Ricceri Fulvio, Sacerdote Carlotta, Giraudo Maria Teresa, Fasanelli Francesca, Lenzo Giulia, Galli Matteo, Sieri Sabina, Pala Valeria, Masala Giovanna, Bendinelli Benedetta, Tumino Rosario, Frasca Graziella, Chiodini Paolo, Mattiello Amalia, Panico Salvatore
Unit of Epidemiology, Regional Health Service, Grugliasco, Turin, Italy.
Unit of Cancer Epidemiology, University of Turin and Città della Salute e della Scienza Hospital, Turin, Italy.
PLoS One. 2016 Oct 6;11(10):e0164130. doi: 10.1371/journal.pone.0164130. eCollection 2016.
A consistent association has been reported between low socioeconomic status (SES) and cardiovascular events (CE), whereas the association between SES and cerebrovascular events (CBVD) is less clear. The aim of this study was to investigate the association between SES (measured using education) and CE/CBVD in a cohort study, as well as to investigate lifestyle and clinical risk factors, to help to clarify the mechanisms by which SES influences CE/CBVD.
We searched for diagnoses of CE and CBVD in the clinical records of 47,749 members of the EPICOR cohort (average follow-up time: 11 years). SES was determined by the relative index of inequality (RII).
A total of 1,156 CE and 468 CBVD were found in the clinical records. An increased risk of CE was observed in the crude Cox model for the third tertile of RII compared to the first tertile (hazard ratio [HR] = 1.39; 95% confidence interval [CI] 1.21-1.61). The increased risk persisted after adjustment for lifestyle risk factors (HR = 1.19; 95%CI 1.02-1.38), clinical risk factors (HR = 1.35; 95%CI 1.17-1.56), and after full adjustment (HR = 1.17; 95%CI 1.01-1.37). Structural equation model showed that lifestyle rather than clinical risk factors are involved in the mechanisms by which education influences CE. No significant association was found between education and CBVD. A strong relationship was observed between education and diabetes at baseline.

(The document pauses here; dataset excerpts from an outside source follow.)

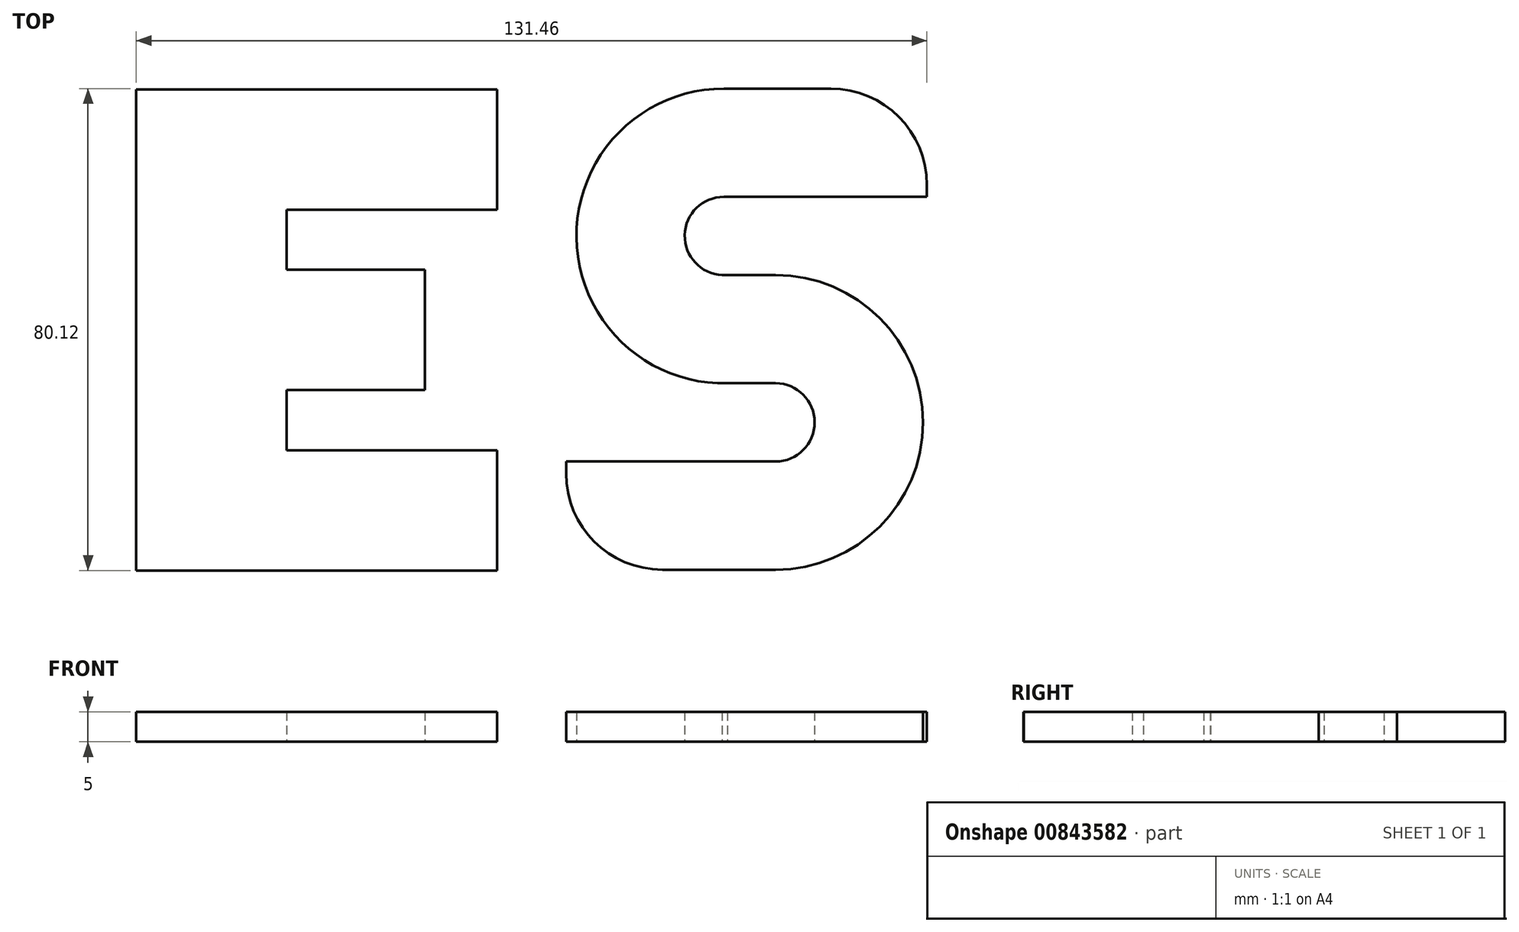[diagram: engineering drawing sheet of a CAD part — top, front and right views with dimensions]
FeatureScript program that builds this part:
annotation { "Feature Type Name" : "Feature", "Feature Type Description" : "" }
export const myFeature = defineFeature(function(context is Context, id is Id, definition is map)
    precondition{}
    {
        {
            var Q0;
            Q0=qCreatedBy(makeId("Top.planeOp"),FACE);
            var sketch = newSketch(context, id + "F0", { "sketchPlane" : qUnion([Q0])});
            skPoint(sketch, "E0.middle", {"position": v(0, 0) * mm});
            skLineSegment(sketch, "E1.bottom", {"start": v(-69.42, -11.8) * mm, "end": v(-9.42, -11.8) * mm});
            skLineSegment(sketch, "E1.top", {"start": v(-69.42, -91.8) * mm, "end": v(-9.42, -91.8) * mm});
            skLineSegment(sketch, "E1.left", {"start": v(-69.42, -11.8) * mm, "end": v(-69.42, -91.8) * mm});
            skLineSegment(sketch, "E1.right", {"start": v(-9.42, -11.8) * mm, "end": v(-9.42, -31.8) * mm});
            skLineSegment(sketch, "E2", {"start": v(-44.42, -31.8) * mm, "end": v(-9.42, -31.8) * mm});
            skLineSegment(sketch, "E3", {"start": v(-44.42, -71.8) * mm, "end": v(-9.42, -71.8) * mm});
            skLineSegment(sketch, "E4", {"start": v(-44.42, -41.8) * mm, "end": v(-21.42, -41.8) * mm});
            skLineSegment(sketch, "E5", {"start": v(-44.42, -61.8) * mm, "end": v(-21.42, -61.8) * mm});
            skLineSegment(sketch, "E6", {"start": v(-44.42, -31.8) * mm, "end": v(-44.42, -41.8) * mm});
            skPoint(sketch, "E7.orphan", {"position": v(0, -61.8) * mm});
            skLineSegment(sketch, "E8.trimOffspring", {"start": v(-9.42, -71.8) * mm, "end": v(-9.42, -91.8) * mm});
            skLineSegment(sketch, "E9.trimOffspring", {"start": v(-44.42, -61.8) * mm, "end": v(-44.42, -71.8) * mm});
            skLineSegment(sketch, "E10", {"start": v(-21.42, -41.8) * mm, "end": v(-21.42, -61.8) * mm});
            skLineSegment(sketch, "E11.bottom", {"start": v(28.27, -11.69) * mm, "end": v(46.04, -11.69) * mm});
            skLineSegment(sketch, "E11.top", {"start": v(18.04, -91.69) * mm, "end": v(36.87, -91.69) * mm});
            skLineSegment(sketch, "E11.right", {"start": v(62.04, -27.69) * mm, "end": v(62.04, -29.69) * mm});
            skLineSegment(sketch, "E12", {"start": v(28.27, -29.69) * mm, "end": v(62.04, -29.69) * mm});
            skLineSegment(sketch, "E13", {"start": v(2.04, -73.69) * mm, "end": v(36.87, -73.69) * mm});
            skLineSegment(sketch, "E14", {"start": v(27.96, -42.69) * mm, "end": v(36.87, -42.69) * mm});
            skLineSegment(sketch, "E15.trimOffspring", {"start": v(2.04, -73.69) * mm, "end": v(2.04, -75.69) * mm});
            skArc(sketch, "E16", {"start": v(36.87, -73.69) * mm, "mid": v(43.37, -67.19) * mm, "end": v(36.87, -60.69) * mm});
            skPoint(sketch, "E16.centerSnap0", {"position": v(43.37, -67.19) * mm});
            skPoint(sketch, "E17.orphan", {"position": v(43.37, -60.69) * mm});
            skPoint(sketch, "E18.end.orphan", {"position": v(43.37, -73.69) * mm});
            skLineSegment(sketch, "E19", {"start": v(28.86, -60.69) * mm, "end": v(36.87, -60.69) * mm});
            skArc(sketch, "E20", {"start": v(36.87, -91.69) * mm, "mid": v(61.37, -67.19) * mm, "end": v(36.87, -42.69) * mm});
            skArc(sketch, "E21", {"start": v(28.27, -29.69) * mm, "mid": v(21.77, -36.34) * mm, "end": v(28.57, -42.69) * mm});
            skArc(sketch, "E22", {"start": v(28.27, -11.69) * mm, "mid": v(3.77, -36.49) * mm, "end": v(28.86, -60.69) * mm});
            skPoint(sketch, "E23.visualSharp", {"position": v(62.04, -11.69) * mm});
            skArc(sketch, "E23.filletArc", {"start": v(62.04, -27.69) * mm, "mid": v(57.35, -16.37) * mm, "end": v(46.04, -11.69) * mm});
            skPoint(sketch, "E24.visualSharp", {"position": v(2.04, -91.69) * mm});
            skArc(sketch, "E24.filletArc", {"start": v(2.04, -75.69) * mm, "mid": v(6.73, -87) * mm, "end": v(18.04, -91.69) * mm});
            skSolve(sketch);
        }
        {
            var Q0;
            Q0 = qSketchRegion(id + "F0", true);
            extrude(context, id + "F1", {"entities" : qUnion([Q0]), "depth" : 5 * mm, "offsetDistance" : 25 * mm});
        }
    });
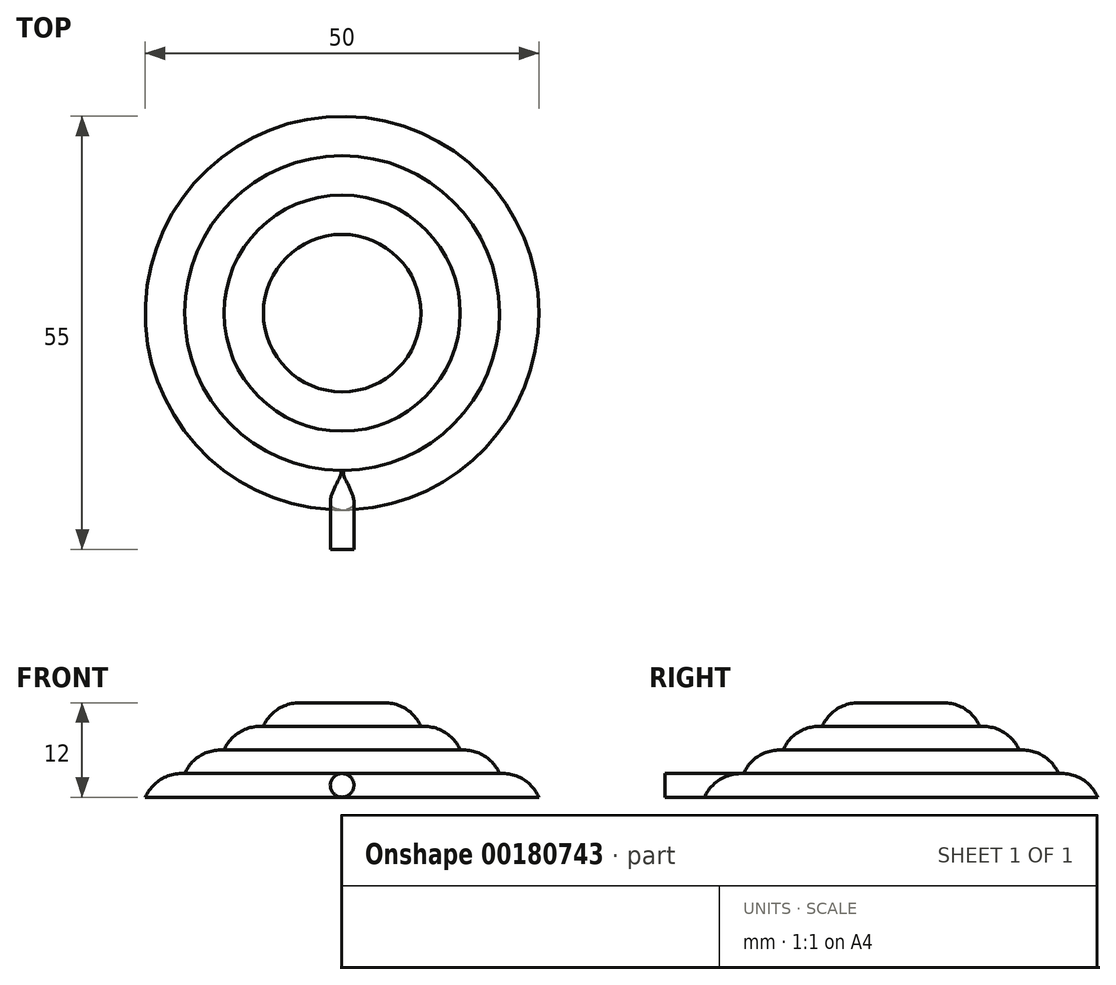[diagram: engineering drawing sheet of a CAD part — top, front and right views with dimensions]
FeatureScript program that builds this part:
annotation { "Feature Type Name" : "Feature", "Feature Type Description" : "" }
export const myFeature = defineFeature(function(context is Context, id is Id, definition is map)
    precondition{}
    {
        {
            var Q0;
            Q0=qCreatedBy(makeId("Top.planeOp"),FACE);
            var sketch = newSketch(context, id + "F0", { "sketchPlane" : qUnion([Q0])});
            skCircle(sketch, "E0", {"center": v(0, 0) * mm, "radius": 25 * mm});
            skSolve(sketch);
        }
        {
            var Q0;
            Q0=qCreatedBy(makeId("Top.planeOp"),FACE);
            var sketch = newSketch(context, id + "F1", { "sketchPlane" : qUnion([Q0])});
            skCircle(sketch, "E1", {"center": v(0, 0) * mm, "radius": 20 * mm});
            skSolve(sketch);
        }
        {
            var Q0;
            Q0 = qSketchRegion(id + "F0", true);
            extrude(context, id + "F2", {"entities" : qUnion([Q0]), "depth" : 3 * mm});
        }
        {
            var Q0;
            Q0 = qSketchRegion(id + "F1", true);
            extrude(context, id + "F3", {"entities" : qUnion([Q0]), "operationType" : NewBodyOperationType.ADD, "depth" : 6 * mm});
        }
        {
            var Q0;
            Q0=qCreatedBy(makeId("Top.planeOp"),FACE);
            var sketch = newSketch(context, id + "F4", { "sketchPlane" : qUnion([Q0])});
            skCircle(sketch, "E2", {"center": v(0, 0) * mm, "radius": 15 * mm});
            skSolve(sketch);
        }
        {
            var Q0;
            Q0 = qSketchRegion(id + "F4", true);
            extrude(context, id + "F5", {"entities" : qUnion([Q0]), "operationType" : NewBodyOperationType.ADD, "depth" : 9 * mm});
        }
        {
            var Q0;
            Q0=qCreatedBy(makeId("Top.planeOp"),FACE);
            var sketch = newSketch(context, id + "F6", { "sketchPlane" : qUnion([Q0])});
            skCircle(sketch, "E3", {"center": v(0, 0) * mm, "radius": 10 * mm});
            skSolve(sketch);
        }
        {
            var Q0;
            Q0 = qSketchRegion(id + "F6", true);
            extrude(context, id + "F7", {"entities" : qUnion([Q0]), "operationType" : NewBodyOperationType.ADD, "depth" : 12 * mm});
        }
        {
            var Q0;
            Q0=makeQuery(id+"F7.opExtrude","CAP_EDGE",EDGE,{"disambiguationData":[OSD([sQuery(id+"F6.wireOp",EDGE,"E3")])],"isStart":false});
            fillet(context, id + "F8", {"entities" : qUnion([Q0]), "radius" : 5 * mm, "tangentPropagation" : true, "allowEdgeOverflow" : false});
        }
        {
            var Q0;
            Q0=makeQuery(id+"F5.opExtrude","CAP_EDGE",EDGE,{"disambiguationData":[OSD([sQuery(id+"F4.wireOp",EDGE,"E2")])],"isStart":false});
            fillet(context, id + "F9", {"entities" : qUnion([Q0]), "radius" : 5 * mm, "tangentPropagation" : true, "allowEdgeOverflow" : false});
        }
        {
            var Q0;
            Q0=makeQuery(id+"F3.opExtrude","CAP_EDGE",EDGE,{"disambiguationData":[OSD([sQuery(id+"F1.wireOp",EDGE,"E1")])],"isStart":false});
            fillet(context, id + "F10", {"entities" : qUnion([Q0]), "radius" : 5 * mm, "tangentPropagation" : true, "allowEdgeOverflow" : false});
        }
        {
            var Q0;
            Q0=makeQuery(id+"F2.opExtrude","CAP_EDGE",EDGE,{"disambiguationData":[OSD([sQuery(id+"F0.wireOp",EDGE,"E0")])],"isStart":false});
            fillet(context, id + "F11", {"entities" : qUnion([Q0]), "radius" : 5 * mm, "tangentPropagation" : true, "allowEdgeOverflow" : false});
        }
        {
            var Q0;
            Q0=qCreatedBy(makeId("Front.planeOp"),FACE);
            var sketch = newSketch(context, id + "F12", { "sketchPlane" : qUnion([Q0])});
            skCircle(sketch, "E4", {"center": v(0, 1.5) * mm, "radius": 1.5 * mm});
            skSolve(sketch);
        }
        {
            var Q0;
            Q0 = qSketchRegion(id + "F12", true);
            extrude(context, id + "F13", {"entities" : qUnion([Q0]), "operationType" : NewBodyOperationType.ADD, "depth" : 30 * mm});
        }
    });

The most important burden of inequality in CE incidence in Italy is due to lifestyle risk factors.
已有报道称社会经济地位低下(SES)与心血管事件(CE)之间存在一致的关联,而SES与脑血管事件(CBVD)之间的关联尚不清楚。本队列研究的目的是调查SES(以教育程度衡量)与CE/CBVD之间的关联,以及调查生活方式和临床风险因素,以帮助阐明SES影响CE/CBVD的机制。

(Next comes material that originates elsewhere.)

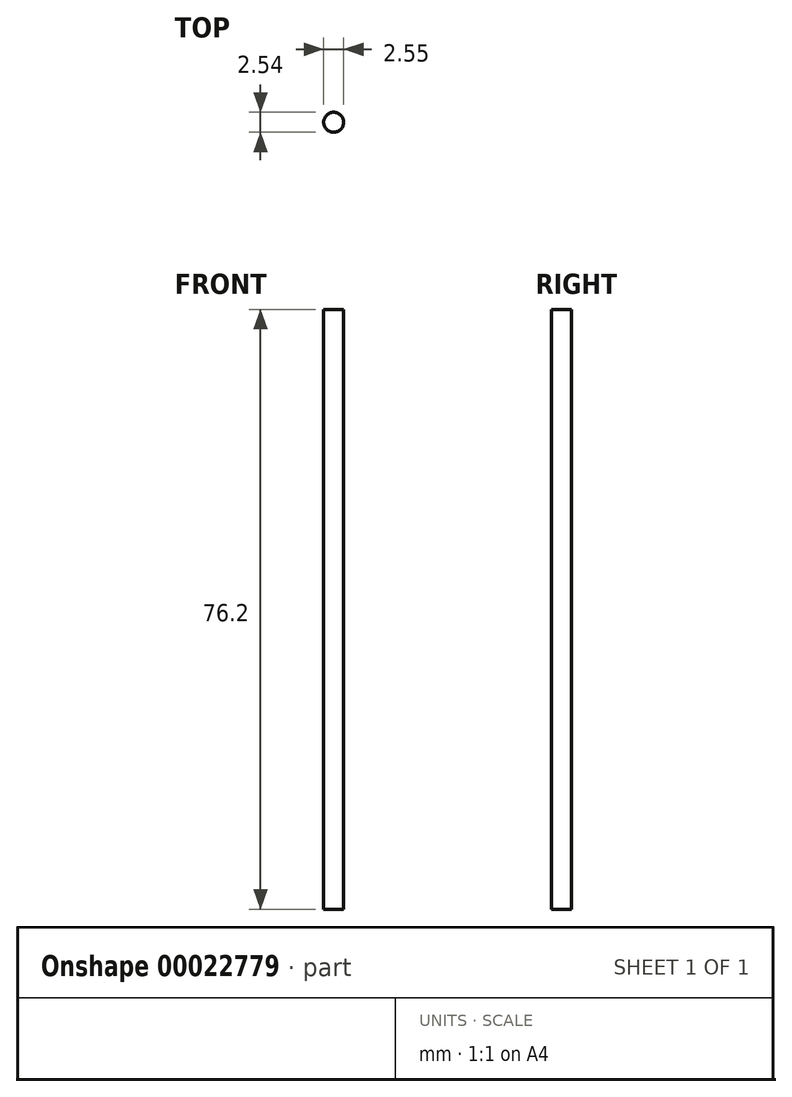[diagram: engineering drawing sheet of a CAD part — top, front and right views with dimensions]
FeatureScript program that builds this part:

我们在EPICOR队列的47749名成员的临床记录中搜索CE和CBVD的诊断信息(平均随访时间:11年)。SES由不平等相对指数(RII)确定。
在临床记录中总共发现1156例CE和468例CBVD。在粗略的Cox模型中,与第一三分位数相比,RII第三三分位数的CE风险增加(风险比[HR]=1.39;95%置信区间[CI]1.21-1.61)。在调整生活方式风险因素(HR=1.19;95%CI 1.02-1.38)、临床风险因素(HR=1.35;95%CI 1.17-1.56)后以及完全调整后(HR=1.17;95%CI 1.01-1.37),风险增加仍然存在。结构方程模型表明,教育影响CE的机制涉及生活方式而非临床风险因素。未发现教育与CBVD之间存在显著关联。在基线时观察到教育与糖尿病之间存在密切关系。
意大利CE发病率不平等的最重要负担归因于生活方式风险因素。